La promenade (1.2.2)
Tome 1 > chapitre 2 > partie 2
Anaelis admirait toujours l’éveil de Sciscere depuis son piédestal, il se sentait transporté par ce moment, le sentiment d’y prendre part tout en restant en retrait. Il contemplait le lac au nord-est de la cité, ses scintillements tamisés et les voiles des petites embarcations de pêcheurs, lorsqu’il fut interrompu.
— Les gardes vont finir par te voir, fit une voix féminine d’un air amusé.
Il sourit même si son moment de calme prenait fin. Tout calme prenait fin lorsque Poène arrivait quelque part.
Il regarda une dernière fois briller les toits des temples, leurs idoles de marbre et les monumentales statues chryséléphantines des dieux. Il admira les vastes murailles concentriques refléter une à une le soleil renaissant, percevant les lignes dessinées par les grandes avenues et les canaux dans la multitude de toits d’ardoise et, au loin, de chaume. Il salua enfin du regard les innombrables sculptures des héros d’antan gardant les ponts.
Une inspiration, les yeux fermés une seconde pour se souvenir de cet instant, puis il descendit la colonne pour atterrir sur le toit de l’édifice. Il avança jusqu’au rebord et s’accrocha au fronton sculpté. Celui-ci décrivait le combat de la Calistrie et ses alliés face à Solamance. Sestene, la princesse d’antan comme la nommait Anaelis, avec derrière elle d’autres souverains, héros, certains des futurs premiers chevaliers Sanges, faisait face à Arksana de Solamance, son Conseil, ses soldats immortels et ses bêtes immenses. La première brandissait son épée, la seconde, tête baissée, son hybre. Anaelis prit appui sur un loup géant et continua à descendre.
— Le soleil s’est bien levé ce matin ? se moqua gentiment Poène.
— Parfaitement, j’ai eu raison de le surveiller, répondit Anaelis avec le plus grand sérieux.
— Sestene t’a parlé ?
— Muette comme une statue. Elle n’est plus de très bonne compagnie.
Ils descendirent la colline dédiée à la mémoire du soulèvement, de la guerre et de la victoire contre Solamance.
— On courre ! ordonna-t-elle.
— Non, pour au moins un jour dans l’année, on ne courre pas.
— Flemmard.
— Je sais ce que tu veux. Pas la peine de se presser pour les crayées, on n’a plus de pouvoir dessus.
— Quoi, tu ne veux pas savoir le plus vite possible ? insista-t-elle.
— Tu es déjà persuadée qu’on est pris, Poène.
— C’est certain ! Se passer de moi serait une erreur de leur part.
Anaelis avait fini par se faire à l'assurance démesurée de son équipière. Son affirmation précédente était purement du premier degré, elle ne doutait pas un instant de ce qu’elle disait. Poène la vaillante, toujours combative, jamais découragée. Son apparence commune n'en laissait pourtant rien présager : un mètre soixante-dix, des courbes légères, avec la peau blanche et la chevelure blond-roux typiques des ascendances nordiques. Ce jusqu’à ce que l’on comprenne le vrai sens de cette couleur : le brasillement extérieur du feu qui rugissait en elle.

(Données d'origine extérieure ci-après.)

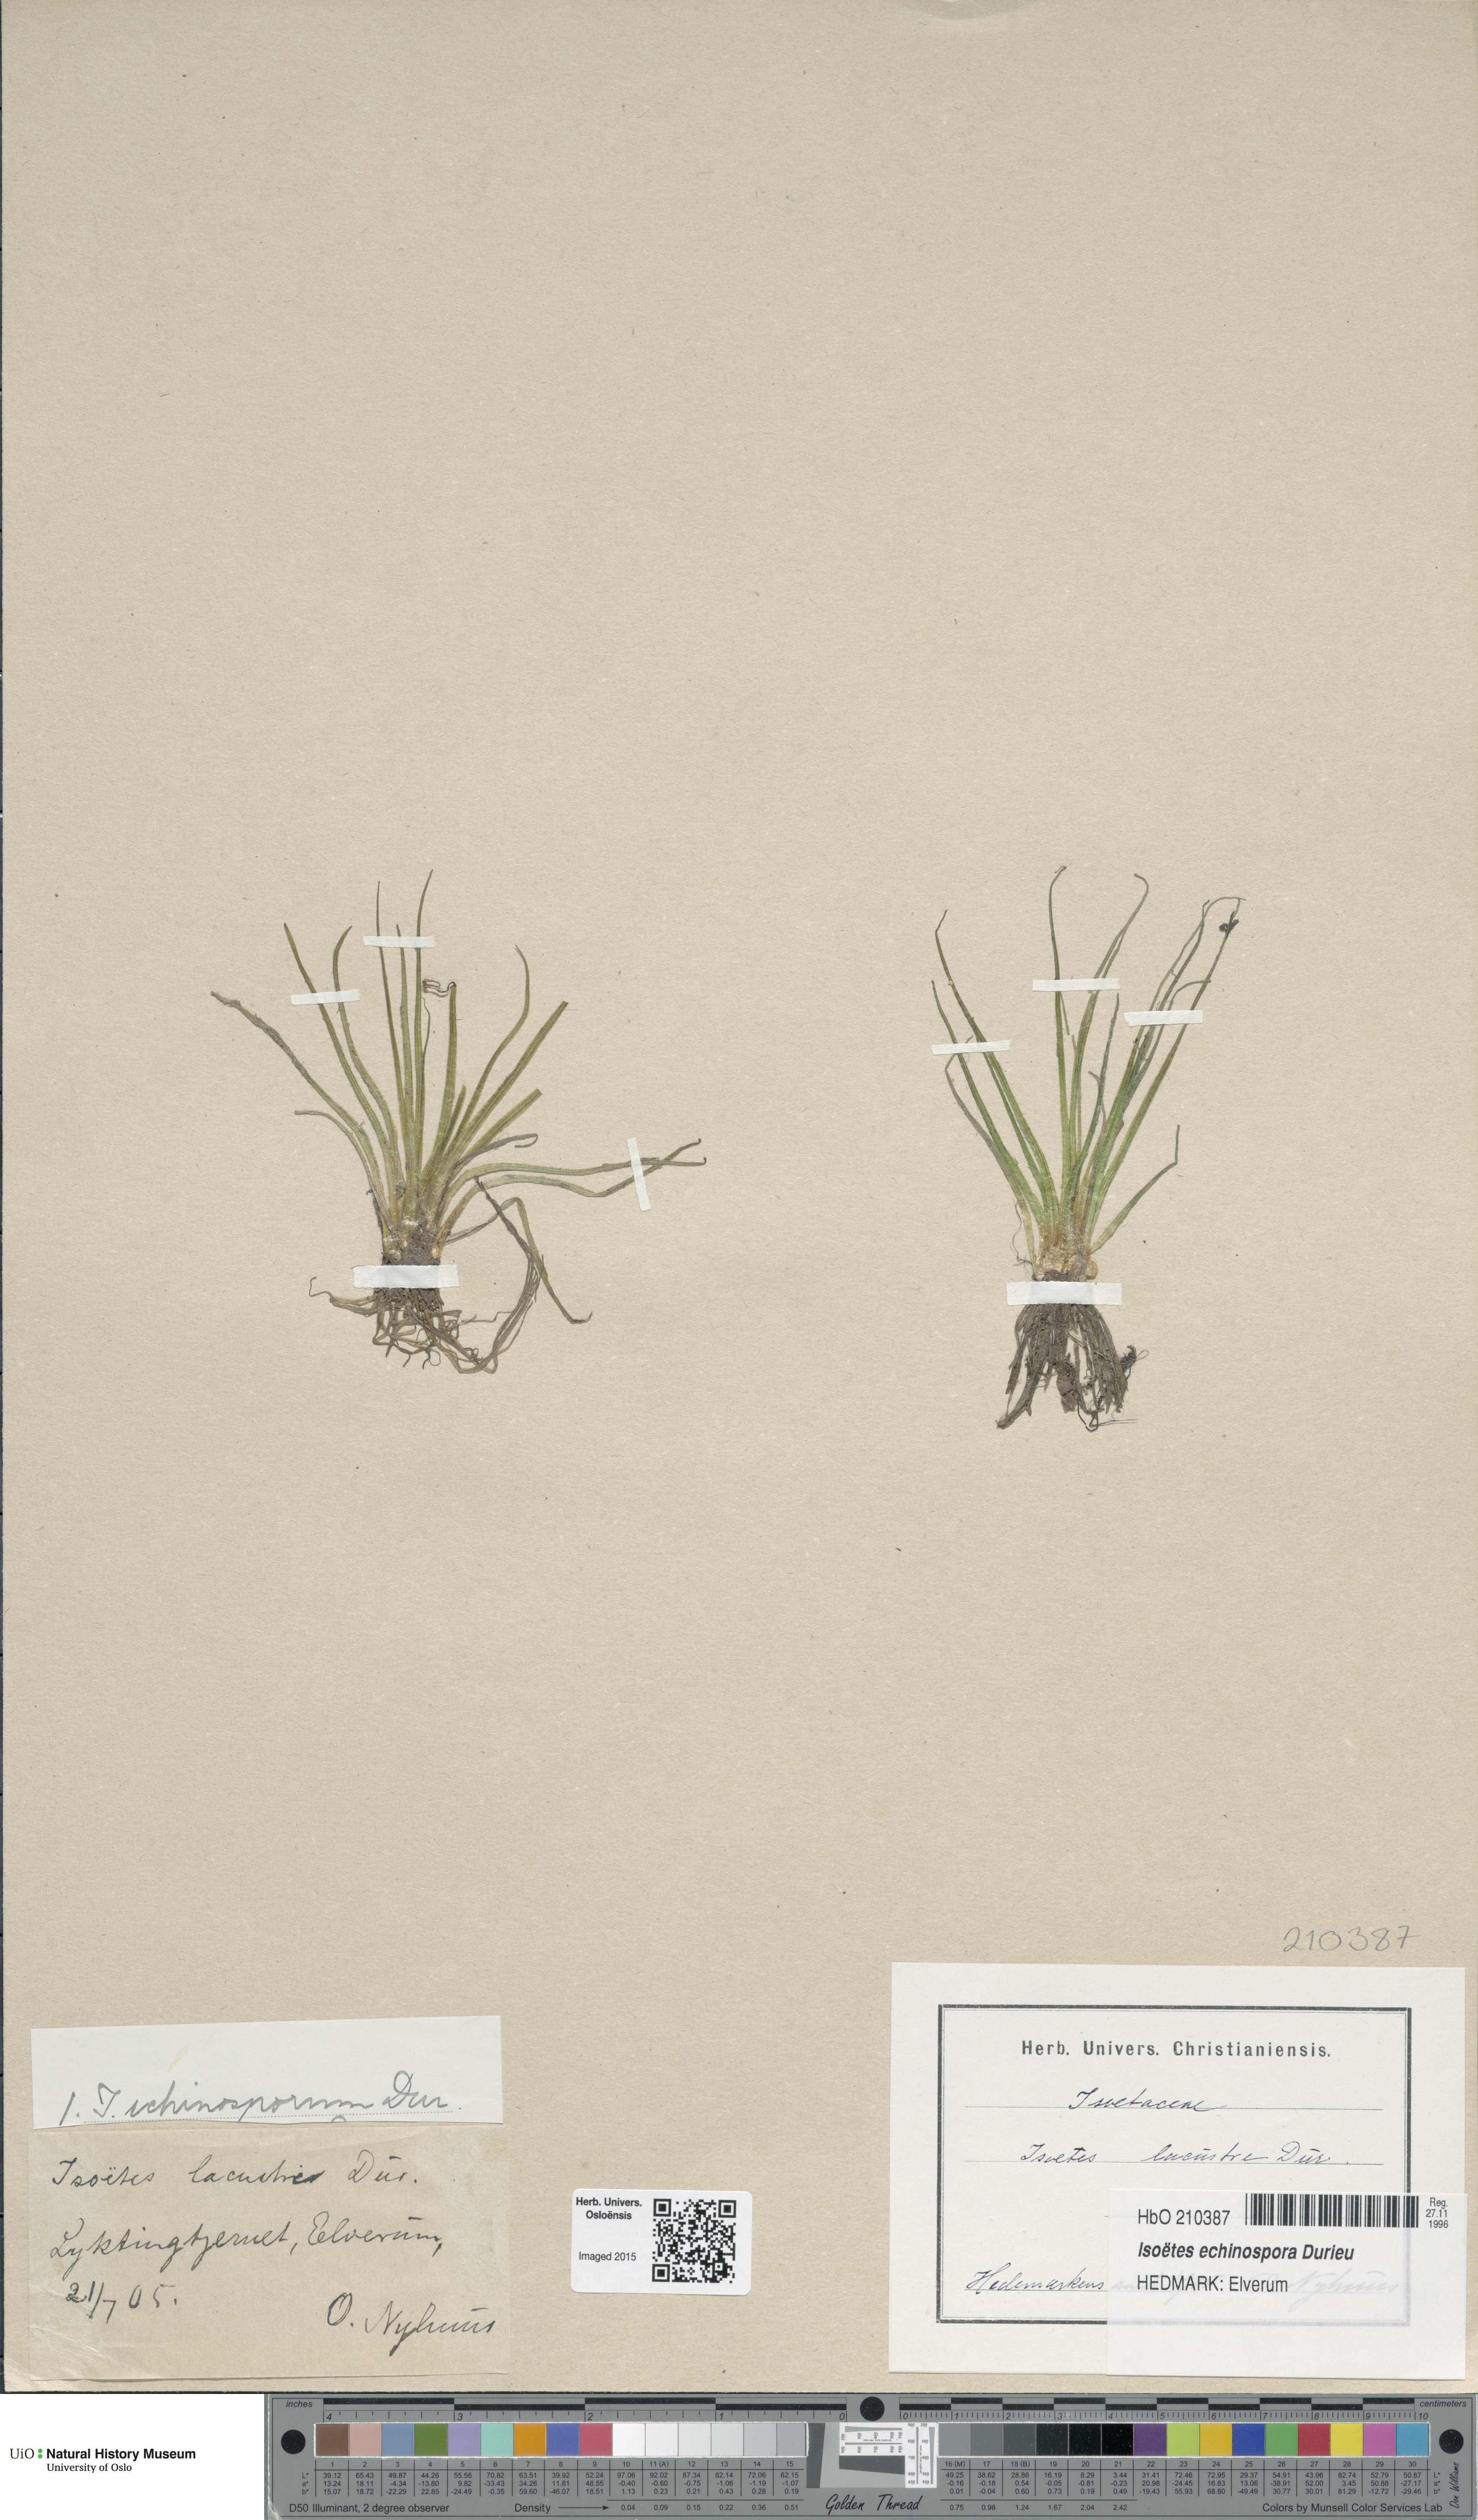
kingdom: Plantae
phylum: Tracheophyta
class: Lycopodiopsida
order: Isoetales
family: Isoetaceae
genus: Isoetes
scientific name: Isoetes echinospora
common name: Spring quillwort
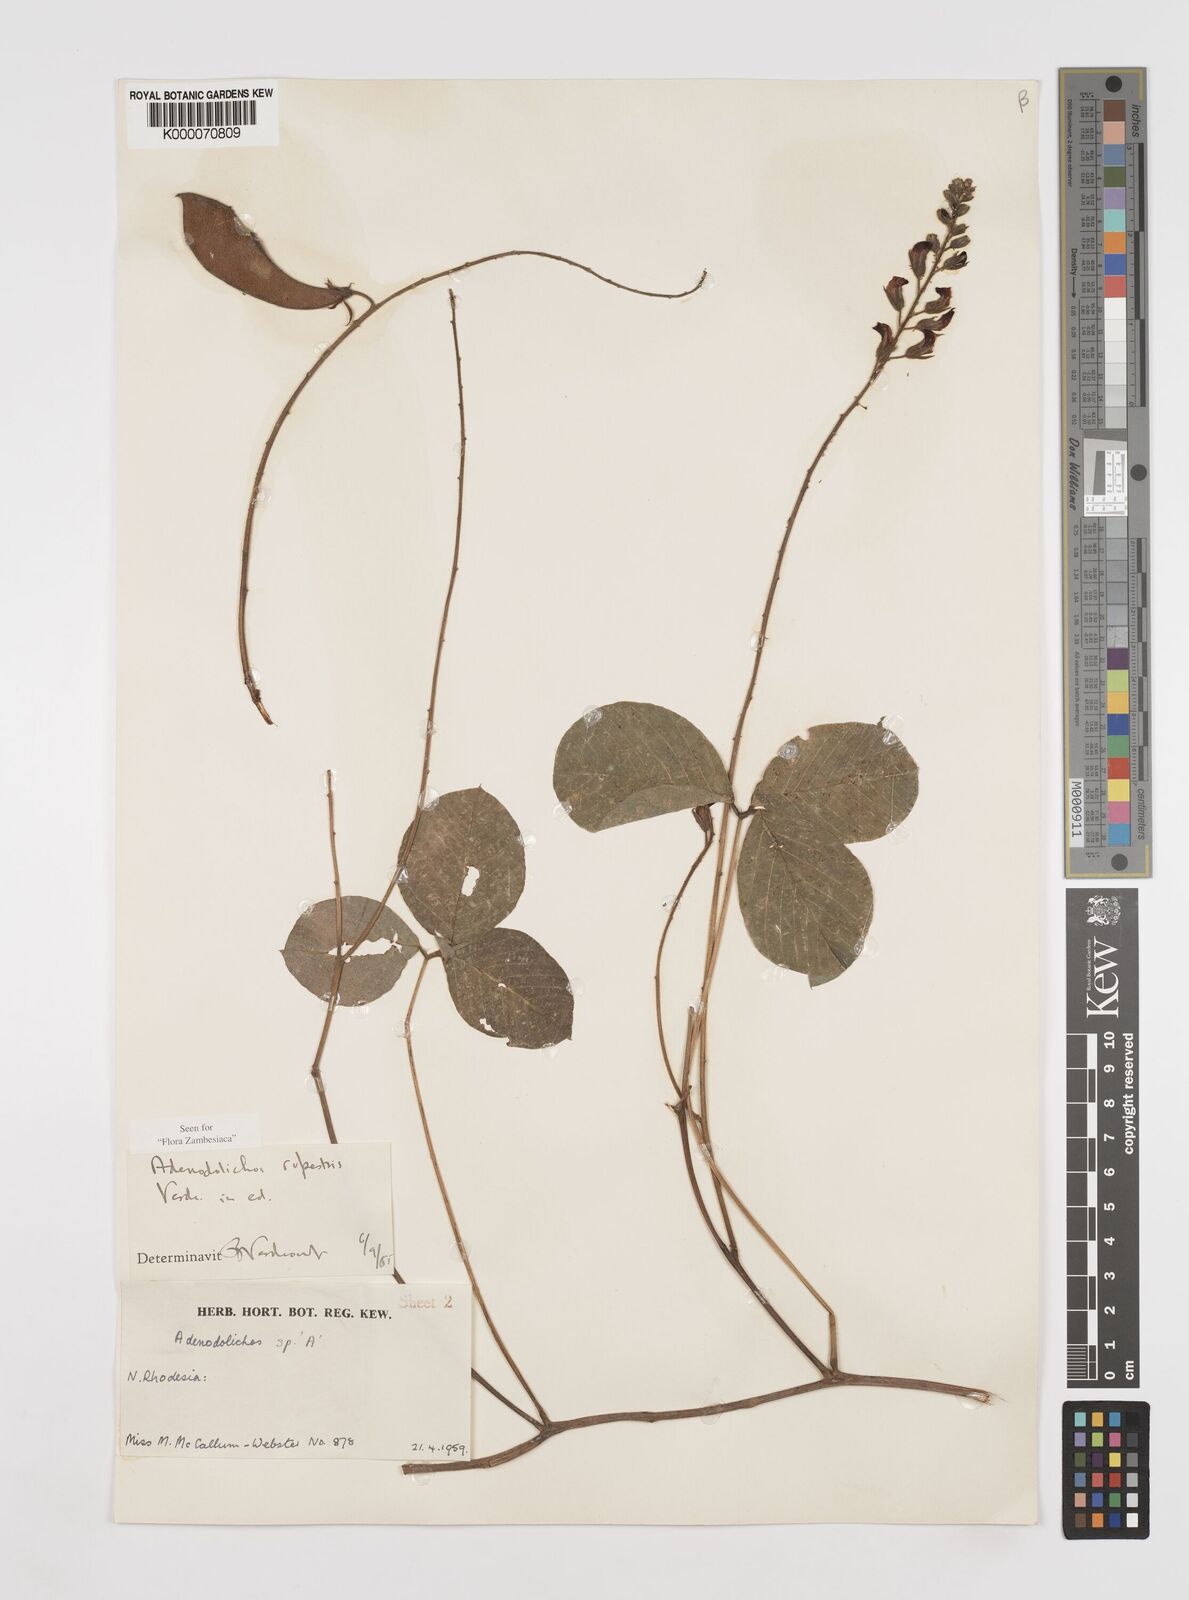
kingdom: Plantae
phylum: Tracheophyta
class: Magnoliopsida
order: Fabales
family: Fabaceae
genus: Adenodolichos
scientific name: Adenodolichos rupestris
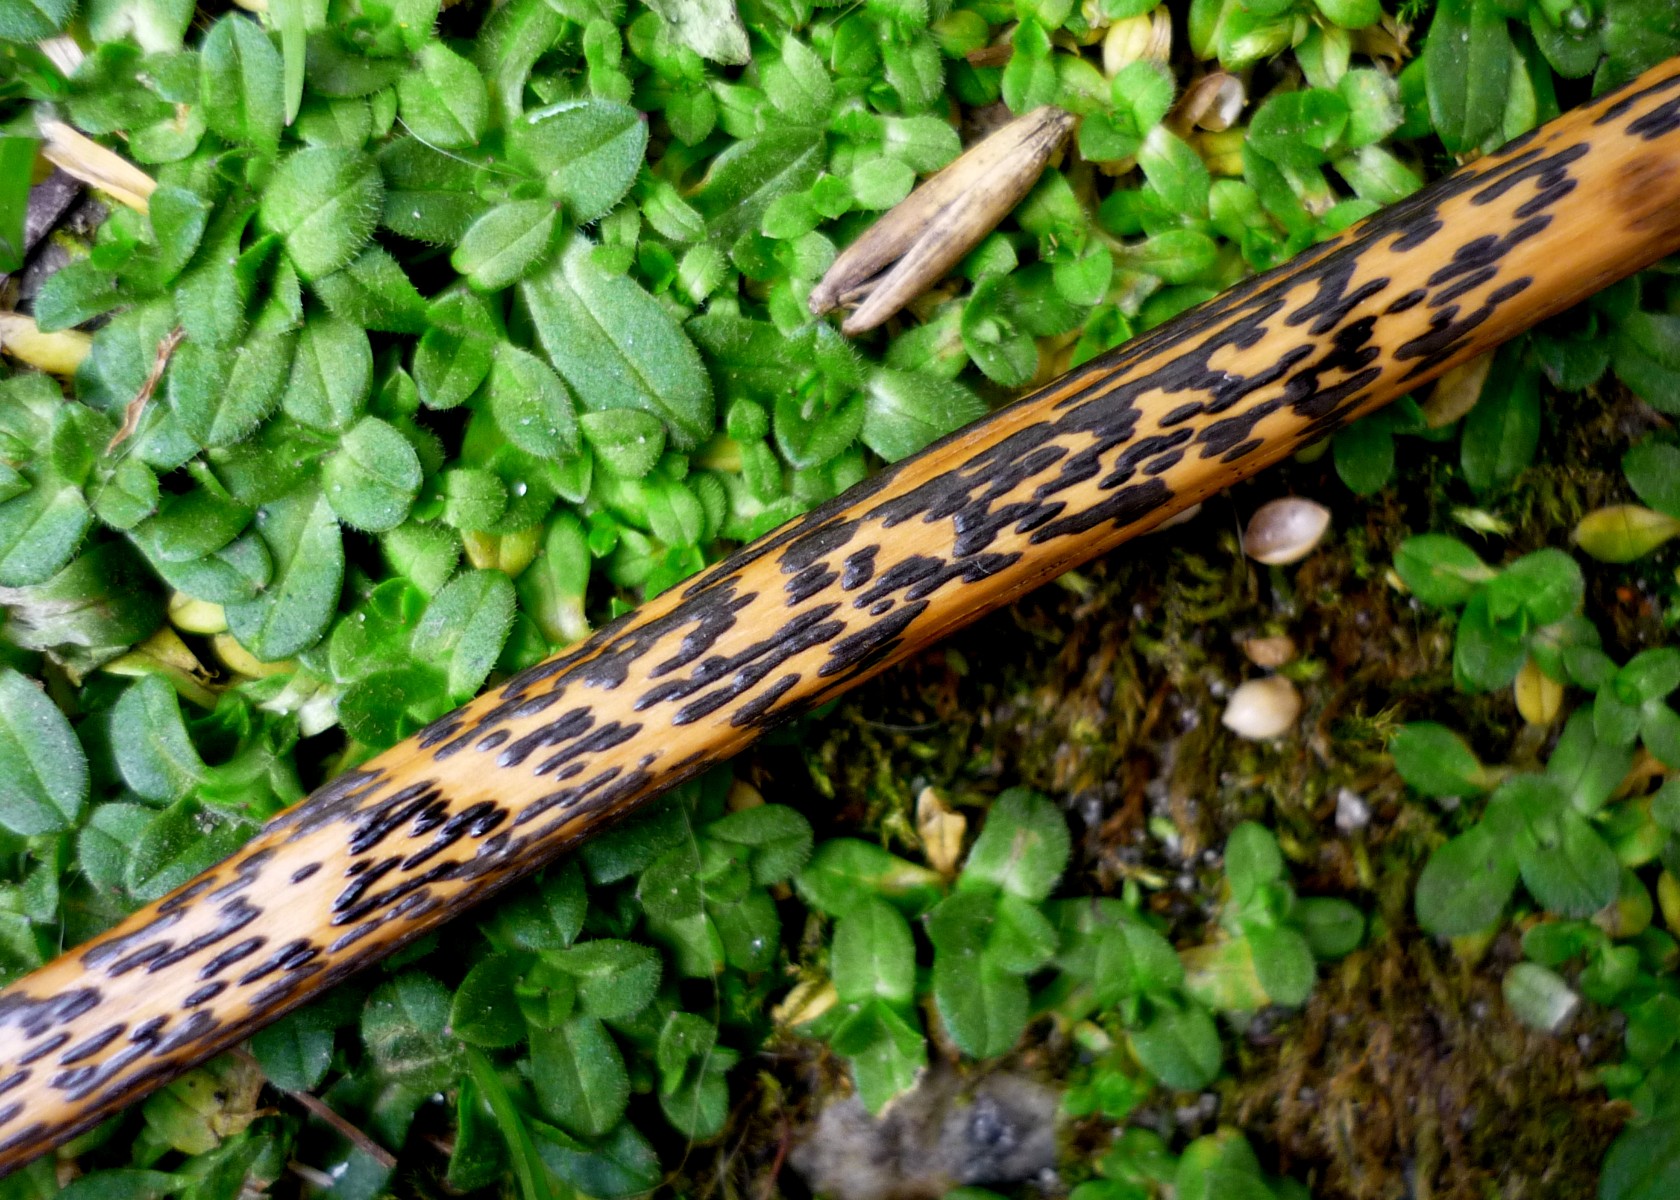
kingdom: Fungi
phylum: Ascomycota
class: Dothideomycetes
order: Pleosporales
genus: Rhopographus
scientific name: Rhopographus filicinus
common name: Bracken map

— Elle est jolie cette robe, elle est nouvelle ? reprit-il.
Fine étoffe bleue, presque fragile, coupée au-dessous du genou et au décolleté sage.
— Oui, elle est parfaite pour moi.
Il sourit de cette réponse. Il voyait bien pourquoi elle l'avait choisie, cette couleur réhausserait celle de sa chevelure lorsqu’elle la libérerait de sa queue-de-cheval. Surtout, ceux qui croiseraient alors son regard resteraient prisonniers d'yeux d’un bleu bien plus puissant que celui de l’habit. Pourtant, si les hommes se retournaient parfois sur son passage, elle ne faisait jamais mine de s’intéresser à quelque joli cœur.
Ils cheminèrent une heure durant, empruntèrent les ruelles fleuries des vieux quartiers, remontèrent les rues encombrées des charrettes de marchands, longèrent des quais, passèrent d'immenses murailles. Lors de leur marche, ils traversèrent d’innombrables fois la Lisurne, le fleuve de Sciscere, celle-ci se divisant en de multiples bras qui se joignaient et se séparaient sans cesse tout au long de la cité. Ils regardèrent les préparatifs des fêtes du solstice, discutèrent de tout et de rien. Attirés par l’odeur d’une boulangerie, ils s’arrêtèrent prendre du pain chaud qu’ils remplirent de pommes cuites au miel. Ils restèrent assis sous les arbres à manger, rire et imaginer l’avenir. La soif les mena jusqu’à un aqueduc au pied duquel ils trouvèrent une fontaine, puis ils se décidèrent à repartir.